• DATA TO EXAMINE:
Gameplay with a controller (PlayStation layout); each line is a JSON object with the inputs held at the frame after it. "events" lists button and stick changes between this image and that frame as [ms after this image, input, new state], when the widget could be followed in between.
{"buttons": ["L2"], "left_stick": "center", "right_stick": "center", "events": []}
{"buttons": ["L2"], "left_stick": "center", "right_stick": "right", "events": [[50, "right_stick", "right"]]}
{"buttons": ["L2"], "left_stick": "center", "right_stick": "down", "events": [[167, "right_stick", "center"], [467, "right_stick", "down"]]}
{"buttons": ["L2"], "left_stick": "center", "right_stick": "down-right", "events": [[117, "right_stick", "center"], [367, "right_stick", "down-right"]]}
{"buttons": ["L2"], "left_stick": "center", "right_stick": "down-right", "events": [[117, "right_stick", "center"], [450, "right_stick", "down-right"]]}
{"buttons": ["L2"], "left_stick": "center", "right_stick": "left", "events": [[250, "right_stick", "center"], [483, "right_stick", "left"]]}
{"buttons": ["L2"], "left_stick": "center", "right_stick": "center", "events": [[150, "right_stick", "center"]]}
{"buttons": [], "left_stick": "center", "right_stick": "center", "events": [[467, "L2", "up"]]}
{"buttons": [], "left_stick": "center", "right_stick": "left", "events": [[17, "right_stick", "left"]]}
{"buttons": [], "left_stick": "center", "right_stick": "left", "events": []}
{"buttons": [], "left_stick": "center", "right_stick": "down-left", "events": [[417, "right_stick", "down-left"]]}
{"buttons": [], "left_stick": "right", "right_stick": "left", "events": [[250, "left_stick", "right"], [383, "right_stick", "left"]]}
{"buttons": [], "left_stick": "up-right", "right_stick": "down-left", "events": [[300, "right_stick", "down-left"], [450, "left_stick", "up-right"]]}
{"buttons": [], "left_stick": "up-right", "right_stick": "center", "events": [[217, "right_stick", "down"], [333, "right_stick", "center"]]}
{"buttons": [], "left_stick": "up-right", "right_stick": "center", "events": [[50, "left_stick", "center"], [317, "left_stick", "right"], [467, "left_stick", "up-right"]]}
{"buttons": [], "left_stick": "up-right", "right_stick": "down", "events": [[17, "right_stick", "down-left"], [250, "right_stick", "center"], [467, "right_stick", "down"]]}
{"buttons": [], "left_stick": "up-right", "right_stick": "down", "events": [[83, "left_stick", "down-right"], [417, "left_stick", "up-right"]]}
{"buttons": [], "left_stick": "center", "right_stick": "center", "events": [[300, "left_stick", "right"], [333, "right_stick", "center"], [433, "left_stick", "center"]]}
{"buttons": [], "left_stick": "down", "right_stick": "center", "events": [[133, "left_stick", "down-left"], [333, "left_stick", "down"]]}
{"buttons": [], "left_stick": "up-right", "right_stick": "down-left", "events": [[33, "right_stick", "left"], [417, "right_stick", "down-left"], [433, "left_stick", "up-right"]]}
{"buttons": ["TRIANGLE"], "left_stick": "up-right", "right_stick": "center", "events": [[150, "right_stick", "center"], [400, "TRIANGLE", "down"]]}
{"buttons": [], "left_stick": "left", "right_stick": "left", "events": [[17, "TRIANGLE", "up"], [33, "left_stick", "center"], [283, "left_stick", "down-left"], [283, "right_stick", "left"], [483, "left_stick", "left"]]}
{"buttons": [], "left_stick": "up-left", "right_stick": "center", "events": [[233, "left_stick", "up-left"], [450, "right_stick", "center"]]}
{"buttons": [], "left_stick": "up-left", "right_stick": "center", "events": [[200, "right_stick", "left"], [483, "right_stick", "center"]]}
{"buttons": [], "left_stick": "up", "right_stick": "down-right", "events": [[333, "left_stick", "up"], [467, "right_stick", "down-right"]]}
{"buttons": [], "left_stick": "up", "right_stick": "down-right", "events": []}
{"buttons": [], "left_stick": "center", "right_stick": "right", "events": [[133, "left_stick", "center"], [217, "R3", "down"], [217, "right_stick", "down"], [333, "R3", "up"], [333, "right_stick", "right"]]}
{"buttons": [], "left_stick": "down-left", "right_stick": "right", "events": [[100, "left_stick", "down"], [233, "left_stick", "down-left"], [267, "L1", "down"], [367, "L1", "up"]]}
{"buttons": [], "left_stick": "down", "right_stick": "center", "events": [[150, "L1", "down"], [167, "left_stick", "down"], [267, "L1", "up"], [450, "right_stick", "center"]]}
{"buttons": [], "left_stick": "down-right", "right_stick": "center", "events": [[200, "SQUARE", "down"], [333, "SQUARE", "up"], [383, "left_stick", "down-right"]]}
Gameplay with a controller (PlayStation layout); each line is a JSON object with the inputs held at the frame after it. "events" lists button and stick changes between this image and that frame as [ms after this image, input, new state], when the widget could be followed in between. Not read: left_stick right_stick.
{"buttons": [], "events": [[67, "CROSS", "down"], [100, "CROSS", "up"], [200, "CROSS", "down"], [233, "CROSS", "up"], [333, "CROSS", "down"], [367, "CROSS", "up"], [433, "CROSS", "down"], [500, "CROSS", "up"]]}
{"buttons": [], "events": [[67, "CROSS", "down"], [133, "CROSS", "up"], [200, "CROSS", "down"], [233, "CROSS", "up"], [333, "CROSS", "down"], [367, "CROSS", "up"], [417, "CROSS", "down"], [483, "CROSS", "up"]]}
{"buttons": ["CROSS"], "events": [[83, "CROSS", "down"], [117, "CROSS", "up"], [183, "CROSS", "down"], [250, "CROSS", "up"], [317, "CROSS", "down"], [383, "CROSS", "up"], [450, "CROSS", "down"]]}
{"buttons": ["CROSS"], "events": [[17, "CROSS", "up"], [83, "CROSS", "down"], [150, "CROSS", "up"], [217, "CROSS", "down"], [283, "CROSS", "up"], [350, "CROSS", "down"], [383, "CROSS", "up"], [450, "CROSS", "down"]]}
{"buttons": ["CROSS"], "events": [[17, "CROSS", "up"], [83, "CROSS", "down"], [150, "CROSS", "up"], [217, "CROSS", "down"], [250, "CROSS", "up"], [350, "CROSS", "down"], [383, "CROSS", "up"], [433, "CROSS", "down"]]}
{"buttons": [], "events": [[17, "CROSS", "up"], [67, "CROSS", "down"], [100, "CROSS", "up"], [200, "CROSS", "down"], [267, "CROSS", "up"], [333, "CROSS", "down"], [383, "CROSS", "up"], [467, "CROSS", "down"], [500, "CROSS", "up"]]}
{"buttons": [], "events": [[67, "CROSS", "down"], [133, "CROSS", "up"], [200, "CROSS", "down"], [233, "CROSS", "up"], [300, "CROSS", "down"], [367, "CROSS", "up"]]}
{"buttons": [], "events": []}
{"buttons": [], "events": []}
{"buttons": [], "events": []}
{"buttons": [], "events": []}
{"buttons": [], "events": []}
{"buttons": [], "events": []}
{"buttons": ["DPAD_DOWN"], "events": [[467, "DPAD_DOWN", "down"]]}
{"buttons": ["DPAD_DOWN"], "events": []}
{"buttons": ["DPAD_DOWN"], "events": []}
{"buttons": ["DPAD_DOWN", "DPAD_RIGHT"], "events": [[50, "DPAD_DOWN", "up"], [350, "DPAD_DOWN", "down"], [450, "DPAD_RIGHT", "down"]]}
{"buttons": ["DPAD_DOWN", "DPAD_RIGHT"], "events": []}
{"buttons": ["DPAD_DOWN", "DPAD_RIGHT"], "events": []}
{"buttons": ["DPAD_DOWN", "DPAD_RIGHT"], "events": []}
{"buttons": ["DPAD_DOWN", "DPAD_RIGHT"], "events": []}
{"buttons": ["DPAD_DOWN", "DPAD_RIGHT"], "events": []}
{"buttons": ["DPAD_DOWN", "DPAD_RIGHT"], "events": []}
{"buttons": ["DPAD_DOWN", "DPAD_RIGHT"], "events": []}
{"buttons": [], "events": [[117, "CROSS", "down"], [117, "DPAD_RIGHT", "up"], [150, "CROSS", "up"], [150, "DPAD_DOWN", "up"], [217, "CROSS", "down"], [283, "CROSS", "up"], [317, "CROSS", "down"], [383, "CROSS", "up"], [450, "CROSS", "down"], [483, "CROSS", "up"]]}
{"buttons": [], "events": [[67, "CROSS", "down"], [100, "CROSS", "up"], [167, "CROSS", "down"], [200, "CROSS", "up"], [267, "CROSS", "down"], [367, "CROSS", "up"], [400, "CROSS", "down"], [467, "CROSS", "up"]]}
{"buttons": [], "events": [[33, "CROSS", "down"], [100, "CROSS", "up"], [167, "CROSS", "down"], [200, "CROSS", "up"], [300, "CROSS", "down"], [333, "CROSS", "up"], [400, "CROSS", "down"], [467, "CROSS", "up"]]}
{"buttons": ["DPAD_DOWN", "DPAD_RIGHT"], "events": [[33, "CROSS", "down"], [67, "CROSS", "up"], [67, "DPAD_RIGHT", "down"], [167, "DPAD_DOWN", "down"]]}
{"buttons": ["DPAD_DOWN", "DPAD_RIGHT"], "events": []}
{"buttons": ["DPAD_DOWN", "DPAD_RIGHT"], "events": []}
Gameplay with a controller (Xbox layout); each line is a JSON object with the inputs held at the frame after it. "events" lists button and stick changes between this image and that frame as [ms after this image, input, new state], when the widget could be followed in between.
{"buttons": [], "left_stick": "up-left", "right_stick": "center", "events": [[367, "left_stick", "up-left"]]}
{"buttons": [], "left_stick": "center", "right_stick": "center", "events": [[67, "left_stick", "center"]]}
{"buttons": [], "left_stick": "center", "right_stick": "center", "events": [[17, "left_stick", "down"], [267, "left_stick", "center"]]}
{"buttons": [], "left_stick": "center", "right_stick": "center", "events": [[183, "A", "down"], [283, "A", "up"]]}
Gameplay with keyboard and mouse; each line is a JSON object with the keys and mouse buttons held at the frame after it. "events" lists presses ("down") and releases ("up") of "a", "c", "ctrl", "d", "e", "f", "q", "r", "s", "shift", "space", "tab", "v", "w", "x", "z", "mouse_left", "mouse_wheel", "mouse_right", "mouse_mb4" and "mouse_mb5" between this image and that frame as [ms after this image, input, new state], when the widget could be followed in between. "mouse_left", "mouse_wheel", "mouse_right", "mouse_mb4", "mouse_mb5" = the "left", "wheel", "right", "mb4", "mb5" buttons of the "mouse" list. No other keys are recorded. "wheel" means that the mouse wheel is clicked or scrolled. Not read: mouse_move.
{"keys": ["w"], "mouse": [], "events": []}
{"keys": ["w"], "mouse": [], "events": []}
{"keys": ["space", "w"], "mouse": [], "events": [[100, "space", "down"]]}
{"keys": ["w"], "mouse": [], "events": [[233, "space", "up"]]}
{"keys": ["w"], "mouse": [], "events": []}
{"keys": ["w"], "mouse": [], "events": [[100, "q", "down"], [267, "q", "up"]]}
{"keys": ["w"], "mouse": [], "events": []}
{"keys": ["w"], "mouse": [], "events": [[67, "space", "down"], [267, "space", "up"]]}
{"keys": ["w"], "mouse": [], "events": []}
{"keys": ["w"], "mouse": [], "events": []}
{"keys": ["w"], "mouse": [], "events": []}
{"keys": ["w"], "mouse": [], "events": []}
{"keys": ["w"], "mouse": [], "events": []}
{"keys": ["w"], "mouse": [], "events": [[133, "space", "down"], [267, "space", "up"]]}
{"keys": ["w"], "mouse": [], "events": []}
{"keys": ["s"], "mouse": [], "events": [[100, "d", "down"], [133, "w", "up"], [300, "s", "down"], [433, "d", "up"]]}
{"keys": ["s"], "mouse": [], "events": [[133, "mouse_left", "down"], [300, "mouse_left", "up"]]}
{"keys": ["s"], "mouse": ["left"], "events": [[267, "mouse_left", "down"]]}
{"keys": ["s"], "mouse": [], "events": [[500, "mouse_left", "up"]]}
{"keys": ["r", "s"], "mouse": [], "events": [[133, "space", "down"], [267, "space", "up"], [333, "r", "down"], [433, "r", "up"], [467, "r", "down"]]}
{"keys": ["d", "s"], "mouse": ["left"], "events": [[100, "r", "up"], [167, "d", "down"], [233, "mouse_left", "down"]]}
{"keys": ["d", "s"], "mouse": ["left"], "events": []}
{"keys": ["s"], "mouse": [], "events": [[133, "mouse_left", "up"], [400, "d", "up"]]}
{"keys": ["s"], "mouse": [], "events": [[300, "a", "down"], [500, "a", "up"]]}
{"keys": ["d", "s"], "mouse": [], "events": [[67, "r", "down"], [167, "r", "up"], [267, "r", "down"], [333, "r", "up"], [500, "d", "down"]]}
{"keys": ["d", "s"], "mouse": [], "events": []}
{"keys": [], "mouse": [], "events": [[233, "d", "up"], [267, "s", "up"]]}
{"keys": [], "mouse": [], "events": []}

• TASK REQUIREMENTS: Could you please find every line of the listing above holding the string "PlayStation" and copy it?

• COMPLETED TASK:
Gameplay with a controller (PlayStation layout); each line is a JSON object with the inputs held at the frame after it. "events" lists button and stick changes between this image and that frame as [ms after this image, input, new state], when the widget could be followed in between.
Gameplay with a controller (PlayStation layout); each line is a JSON object with the inputs held at the frame after it. "events" lists button and stick changes between this image and that frame as [ms after this image, input, new state], when the widget could be followed in between. Not read: left_stick right_stick.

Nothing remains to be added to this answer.